Im trying to wrap my head around several things that you mentioned & leaves me with more questions than answers.
(1) Was this car a correctly looking (for the most part) with the glass doors, front, then you changed the hood & started having these problems or was this a half-built car that has sat around for 25 years & now you added glass doors & the new hood?
A hood should not "dictate" the height of the fenders or the nose. The hood being basicly flat & large should simply be angled side to side the amount this front is off (at least close enough to get pins in ect.) even with the whole front end laying on the garage floor.
My advice is to work with the doors best you can to make them fit the quarters & rockers...again if you are not willing/able to add material (maybe large amounts) or cut to relieve stress or cut some off, you are not going to have very nice fitting, gaps, ect with most glass parts...especially older stuff. Dont cut or add yet just note the areas that dont seem to "play well with others". Note differences in rocker to the floor, bodyline differences side to side ect. Is the car truly sitting level?
Next, set the front up there & make things like the cowl to the top of the fender, center of the wheelwell & say the center of the headlamps level & the same side to side best you can noting what really matters (level to the rest of the car & headlamps level looking). "X" measure from the cowl to the inside front point of the fender/nose on the opposite side, then straight ahead. the bad stuff will start to show up! If you have to make brackets from the frame to hold it up there two different heights so be it, isnt ideal but building the car crooked using bad edges of glass parts isnt the way to go. If the bottom of the fender/nose is longer on one side, hanging down will be less noticeable than a headlight an inch lower than the other one, understand what Im thinking?

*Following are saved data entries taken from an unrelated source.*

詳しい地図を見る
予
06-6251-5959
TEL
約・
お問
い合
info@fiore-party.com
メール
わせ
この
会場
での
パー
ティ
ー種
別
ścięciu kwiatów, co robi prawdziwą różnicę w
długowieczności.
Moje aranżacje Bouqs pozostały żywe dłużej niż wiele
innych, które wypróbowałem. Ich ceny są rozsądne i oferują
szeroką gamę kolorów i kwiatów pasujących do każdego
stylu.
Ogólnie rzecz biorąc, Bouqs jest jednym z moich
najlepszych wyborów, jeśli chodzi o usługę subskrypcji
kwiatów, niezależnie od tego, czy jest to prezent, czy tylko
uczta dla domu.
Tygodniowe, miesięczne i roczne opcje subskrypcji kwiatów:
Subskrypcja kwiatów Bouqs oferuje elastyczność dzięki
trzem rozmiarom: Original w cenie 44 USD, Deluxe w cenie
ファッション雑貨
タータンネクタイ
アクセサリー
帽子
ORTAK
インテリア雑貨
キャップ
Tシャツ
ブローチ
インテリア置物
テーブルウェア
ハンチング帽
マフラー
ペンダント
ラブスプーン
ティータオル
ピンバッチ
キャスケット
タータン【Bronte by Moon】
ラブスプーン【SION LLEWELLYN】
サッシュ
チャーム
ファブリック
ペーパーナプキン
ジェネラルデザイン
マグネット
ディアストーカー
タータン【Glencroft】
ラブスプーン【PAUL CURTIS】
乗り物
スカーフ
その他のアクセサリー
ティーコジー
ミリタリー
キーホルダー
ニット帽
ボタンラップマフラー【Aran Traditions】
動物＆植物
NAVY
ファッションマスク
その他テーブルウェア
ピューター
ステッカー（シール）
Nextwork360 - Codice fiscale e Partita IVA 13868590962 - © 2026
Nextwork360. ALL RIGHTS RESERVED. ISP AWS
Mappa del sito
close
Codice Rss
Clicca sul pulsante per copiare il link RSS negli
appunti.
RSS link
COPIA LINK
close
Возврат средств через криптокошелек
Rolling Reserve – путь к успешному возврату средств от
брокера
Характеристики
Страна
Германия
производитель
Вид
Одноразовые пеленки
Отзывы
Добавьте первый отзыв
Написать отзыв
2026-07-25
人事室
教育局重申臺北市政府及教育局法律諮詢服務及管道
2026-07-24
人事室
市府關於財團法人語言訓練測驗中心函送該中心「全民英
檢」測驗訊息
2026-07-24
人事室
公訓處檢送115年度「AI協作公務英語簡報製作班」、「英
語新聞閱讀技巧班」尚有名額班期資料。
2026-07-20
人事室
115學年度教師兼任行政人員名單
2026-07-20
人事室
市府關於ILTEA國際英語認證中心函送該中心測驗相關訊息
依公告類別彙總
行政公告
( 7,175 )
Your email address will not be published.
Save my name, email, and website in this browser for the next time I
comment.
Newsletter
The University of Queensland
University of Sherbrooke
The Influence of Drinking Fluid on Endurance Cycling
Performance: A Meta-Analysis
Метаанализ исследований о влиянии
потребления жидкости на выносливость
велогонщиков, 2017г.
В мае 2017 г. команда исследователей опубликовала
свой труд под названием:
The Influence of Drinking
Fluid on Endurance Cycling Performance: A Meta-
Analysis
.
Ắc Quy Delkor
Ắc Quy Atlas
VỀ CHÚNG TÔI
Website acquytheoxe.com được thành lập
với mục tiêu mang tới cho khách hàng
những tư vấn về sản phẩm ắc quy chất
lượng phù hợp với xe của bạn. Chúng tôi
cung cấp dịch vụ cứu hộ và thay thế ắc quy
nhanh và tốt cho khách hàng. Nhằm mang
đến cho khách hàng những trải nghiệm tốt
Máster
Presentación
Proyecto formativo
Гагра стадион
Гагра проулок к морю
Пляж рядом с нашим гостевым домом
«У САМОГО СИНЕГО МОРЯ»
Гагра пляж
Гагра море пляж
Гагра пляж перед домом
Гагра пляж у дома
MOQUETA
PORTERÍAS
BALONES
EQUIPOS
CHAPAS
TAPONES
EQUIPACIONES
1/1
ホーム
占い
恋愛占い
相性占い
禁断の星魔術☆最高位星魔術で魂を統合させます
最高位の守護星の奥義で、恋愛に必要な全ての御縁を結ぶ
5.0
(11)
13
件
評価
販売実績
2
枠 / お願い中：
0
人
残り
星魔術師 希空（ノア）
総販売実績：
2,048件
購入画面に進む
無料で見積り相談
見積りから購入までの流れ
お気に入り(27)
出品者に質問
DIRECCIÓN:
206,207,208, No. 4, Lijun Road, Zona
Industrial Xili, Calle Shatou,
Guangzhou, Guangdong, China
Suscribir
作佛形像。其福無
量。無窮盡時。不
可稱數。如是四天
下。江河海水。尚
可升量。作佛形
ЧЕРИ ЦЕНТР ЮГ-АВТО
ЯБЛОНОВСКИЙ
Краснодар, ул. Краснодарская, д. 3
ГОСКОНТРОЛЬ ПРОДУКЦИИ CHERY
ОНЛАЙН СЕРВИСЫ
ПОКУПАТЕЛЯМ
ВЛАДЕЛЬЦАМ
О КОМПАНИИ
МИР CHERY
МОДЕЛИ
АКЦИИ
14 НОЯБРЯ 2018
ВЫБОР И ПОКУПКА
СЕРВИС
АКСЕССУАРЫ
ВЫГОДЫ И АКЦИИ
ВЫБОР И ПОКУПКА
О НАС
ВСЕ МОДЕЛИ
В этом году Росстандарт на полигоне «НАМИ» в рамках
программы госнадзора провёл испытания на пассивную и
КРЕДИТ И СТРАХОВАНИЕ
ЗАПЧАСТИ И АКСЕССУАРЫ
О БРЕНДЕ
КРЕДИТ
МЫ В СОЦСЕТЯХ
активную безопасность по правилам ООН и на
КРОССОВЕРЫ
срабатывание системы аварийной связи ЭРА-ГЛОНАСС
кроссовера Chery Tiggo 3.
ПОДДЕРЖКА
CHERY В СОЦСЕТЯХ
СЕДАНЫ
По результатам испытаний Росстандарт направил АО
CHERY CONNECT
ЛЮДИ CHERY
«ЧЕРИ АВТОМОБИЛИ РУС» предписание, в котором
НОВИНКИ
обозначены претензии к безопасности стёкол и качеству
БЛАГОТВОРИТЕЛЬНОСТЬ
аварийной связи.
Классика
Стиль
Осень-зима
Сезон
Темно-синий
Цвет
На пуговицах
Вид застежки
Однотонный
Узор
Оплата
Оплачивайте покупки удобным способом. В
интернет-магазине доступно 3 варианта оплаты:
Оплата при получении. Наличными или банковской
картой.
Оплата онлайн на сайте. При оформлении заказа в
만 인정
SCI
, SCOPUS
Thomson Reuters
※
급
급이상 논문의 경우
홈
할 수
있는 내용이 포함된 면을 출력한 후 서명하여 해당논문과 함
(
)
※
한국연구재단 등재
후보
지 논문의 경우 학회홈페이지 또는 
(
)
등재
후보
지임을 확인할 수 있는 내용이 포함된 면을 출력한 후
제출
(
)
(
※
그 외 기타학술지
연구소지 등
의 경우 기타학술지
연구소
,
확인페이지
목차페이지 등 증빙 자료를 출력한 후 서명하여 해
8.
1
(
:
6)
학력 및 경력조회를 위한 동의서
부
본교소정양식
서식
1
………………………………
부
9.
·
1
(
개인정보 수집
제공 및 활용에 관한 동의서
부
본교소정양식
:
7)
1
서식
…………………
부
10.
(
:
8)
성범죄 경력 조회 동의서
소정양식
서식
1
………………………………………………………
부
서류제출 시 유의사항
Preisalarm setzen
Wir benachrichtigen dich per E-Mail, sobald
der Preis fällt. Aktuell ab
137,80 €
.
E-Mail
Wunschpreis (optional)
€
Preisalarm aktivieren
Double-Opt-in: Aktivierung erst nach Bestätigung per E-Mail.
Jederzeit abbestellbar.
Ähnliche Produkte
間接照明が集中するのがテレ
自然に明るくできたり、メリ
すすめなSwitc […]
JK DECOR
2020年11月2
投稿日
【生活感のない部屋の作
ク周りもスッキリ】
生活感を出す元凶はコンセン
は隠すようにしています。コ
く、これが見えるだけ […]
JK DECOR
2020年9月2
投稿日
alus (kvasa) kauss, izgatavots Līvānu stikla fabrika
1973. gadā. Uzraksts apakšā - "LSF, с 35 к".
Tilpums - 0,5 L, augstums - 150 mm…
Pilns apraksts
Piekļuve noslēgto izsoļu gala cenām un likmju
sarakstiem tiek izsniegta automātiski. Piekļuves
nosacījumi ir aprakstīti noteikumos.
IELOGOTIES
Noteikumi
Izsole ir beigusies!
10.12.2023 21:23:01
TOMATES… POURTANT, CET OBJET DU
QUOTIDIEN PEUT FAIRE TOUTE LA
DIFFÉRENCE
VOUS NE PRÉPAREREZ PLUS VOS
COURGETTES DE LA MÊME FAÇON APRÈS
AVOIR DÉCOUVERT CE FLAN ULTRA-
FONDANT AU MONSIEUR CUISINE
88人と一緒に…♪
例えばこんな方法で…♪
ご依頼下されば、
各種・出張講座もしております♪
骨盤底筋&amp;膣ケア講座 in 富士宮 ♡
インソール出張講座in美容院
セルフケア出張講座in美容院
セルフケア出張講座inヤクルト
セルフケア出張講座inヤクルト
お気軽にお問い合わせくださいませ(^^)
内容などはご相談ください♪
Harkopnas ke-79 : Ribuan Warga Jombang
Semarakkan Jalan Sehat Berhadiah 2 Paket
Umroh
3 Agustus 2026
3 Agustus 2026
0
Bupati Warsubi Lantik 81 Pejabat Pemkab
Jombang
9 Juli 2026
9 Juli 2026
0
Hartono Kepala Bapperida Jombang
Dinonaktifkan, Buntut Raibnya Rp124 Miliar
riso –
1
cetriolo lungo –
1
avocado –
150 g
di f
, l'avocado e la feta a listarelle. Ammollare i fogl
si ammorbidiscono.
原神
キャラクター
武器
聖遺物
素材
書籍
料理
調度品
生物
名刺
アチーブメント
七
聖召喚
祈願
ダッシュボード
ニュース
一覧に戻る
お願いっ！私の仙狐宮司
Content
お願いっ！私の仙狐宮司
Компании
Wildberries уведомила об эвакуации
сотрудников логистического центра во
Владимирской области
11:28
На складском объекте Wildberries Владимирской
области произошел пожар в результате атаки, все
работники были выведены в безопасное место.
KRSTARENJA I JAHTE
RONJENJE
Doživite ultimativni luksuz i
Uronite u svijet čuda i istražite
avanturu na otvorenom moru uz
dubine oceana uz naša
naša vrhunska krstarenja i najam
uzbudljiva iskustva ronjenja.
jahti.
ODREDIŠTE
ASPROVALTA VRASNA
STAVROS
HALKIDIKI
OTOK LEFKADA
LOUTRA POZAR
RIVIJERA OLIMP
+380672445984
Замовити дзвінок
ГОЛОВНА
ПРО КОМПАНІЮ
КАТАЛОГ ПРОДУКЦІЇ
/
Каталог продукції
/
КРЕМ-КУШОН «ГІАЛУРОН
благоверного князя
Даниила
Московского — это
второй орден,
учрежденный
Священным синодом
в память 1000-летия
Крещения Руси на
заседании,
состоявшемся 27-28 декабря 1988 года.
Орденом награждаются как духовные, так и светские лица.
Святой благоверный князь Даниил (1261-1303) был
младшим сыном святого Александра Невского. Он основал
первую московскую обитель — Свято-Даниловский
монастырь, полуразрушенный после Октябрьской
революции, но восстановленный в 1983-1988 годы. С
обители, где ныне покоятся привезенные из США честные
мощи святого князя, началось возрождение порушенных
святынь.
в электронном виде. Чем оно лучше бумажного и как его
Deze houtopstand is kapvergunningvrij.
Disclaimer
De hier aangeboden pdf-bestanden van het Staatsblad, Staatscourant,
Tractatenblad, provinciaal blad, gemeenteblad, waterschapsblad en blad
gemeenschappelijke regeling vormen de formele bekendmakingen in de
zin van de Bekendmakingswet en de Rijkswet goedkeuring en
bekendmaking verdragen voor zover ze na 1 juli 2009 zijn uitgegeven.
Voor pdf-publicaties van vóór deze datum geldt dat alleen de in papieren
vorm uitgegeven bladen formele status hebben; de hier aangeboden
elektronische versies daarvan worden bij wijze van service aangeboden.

Shove the front end back & plan to trim the back of the fenders until they look correct. From there either the hood fits the hole or it doesnt & you have to decide where to cut, add, ect. At least its not an early car where you have to add the cowl/wiper panel in the mix. My Two Cents, Lorne
The car had steel doors and a glass hood with a hideous scoop set up. I installed glass doors, got them to gap halfway decent at the quarters. Yes, unlimited products....never again. Got rid of the old hood and purchased a Harwood hood with a 6 in cowl to clear the carb. Aftermarket front clip and the engine sits higher than before, therefore the 6 in cowl.
Yes, the car is sitting level. When the fenders are attached to their original mounting points, the gap is acceptable on both sides, but the opening for the hood is so out of whack. Placing the hood in position at this time leaves a huge gap between the front of the hood and the front of the nose. It is a diminishing gap from driver side to passenger side. I found that if I raise the nose up, the gap clears itself, but puts the fender attaching points at the door under a great deal of stress.
The front piece is so out of square, yes, I do believe it was an unlimited products piece from years ago, I think it is nearly impossible to get this car to look like anything other than a Frankenstien.
I'm going to add mounting tabs to the passenger side of the hood ( which can be reused should I change to a
Harwood front clip), and see if I can make any acceptable progress. If not, well, perhaps Santa will bring me a new Harwood piece.
I've got a lot of health issues and I wanted to get the car looking decent and ta least make one pass in it this year, just in case. I can run it without the hood, no problem and I may have to do that. I think it would be tough to sell as is needing, what seems to be lots of work. I know I'll take a beating even if I replace the clip and get it painted, but as is, I'd practically have to give it away and I cant do that.